The NEXT Biometrics Group (OB:NEXT) Share Price Is Down 98% So Some Shareholders Are Very Salty
Every investor on earth makes bad calls sometimes. But really big losses can really drag down an overall portfolio. So take a moment to sympathize with the long term shareholders of NEXT Biometrics Group ASA (OB:NEXT), who have seen the share price tank a massive 98% over a three year period. That might cause some serious doubts about the merits of the initial decision to buy the stock, to put it mildly. The more recent news is of little comfort, with the share price down 90% in a year. Shareholders have had an even rougher run lately, with the share price down 27% in the last 90 days. This could be related to the recent financial results - you can catch up on the most recent data by reading our company report.
While a drop like that is definitely a body blow, money isn't as important as health and happiness.
Check out our latest analysis for NEXT Biometrics Group
NEXT Biometrics Group isn't currently profitable, so most analysts would look to revenue growth to get an idea of how fast the underlying business is growing. Shareholders of unprofitable companies usually expect strong revenue growth. That's because it's hard to be confident a company will be sustainable if revenue growth is negligible, and it never makes a profit.
In the last three years, NEXT Biometrics Group saw its revenue grow by 8.3% per year, compound. That's a pretty good rate of top-line growth. So it seems unlikely the 71% share price drop (each year) is entirely about the revenue. More likely, the market was spooked by the cost of that revenue. If you buy into companies that lose money then you always risk losing money yourself. Just don't lose the lesson.
You can see below how revenue has changed over time.

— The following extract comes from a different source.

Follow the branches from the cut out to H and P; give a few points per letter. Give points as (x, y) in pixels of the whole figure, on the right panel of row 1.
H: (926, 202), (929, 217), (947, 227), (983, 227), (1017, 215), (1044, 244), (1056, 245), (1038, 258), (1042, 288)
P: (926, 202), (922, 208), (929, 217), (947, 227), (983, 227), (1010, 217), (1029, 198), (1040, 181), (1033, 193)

Balance sheet strength is crucial. It might be well worthwhile taking a look at our free report on how its financial position has changed over time.
A Different Perspective
While the broader market gained around 6.1% in the last year, NEXT Biometrics Group shareholders lost 90%. Even the share prices of good stocks drop sometimes, but we want to see improvements in the fundamental metrics of a business, before getting too interested. Unfortunately, last year's performance may indicate unresolved challenges, given that it was worse than the annualised loss of 43% over the last half decade. We realise that Buffett has said investors should 'buy when there is blood on the streets', but we caution that investors should first be sure they are buying a high quality businesses. Shareholders might want to examine this detailed historical graph of past earnings, revenue and cash flow.
If you are like me, then you will not want to miss this free list of growing companies that insiders are buying.
Please note, the market returns quoted in this article reflect the market weighted average returns of stocks that currently trade on NO exchanges.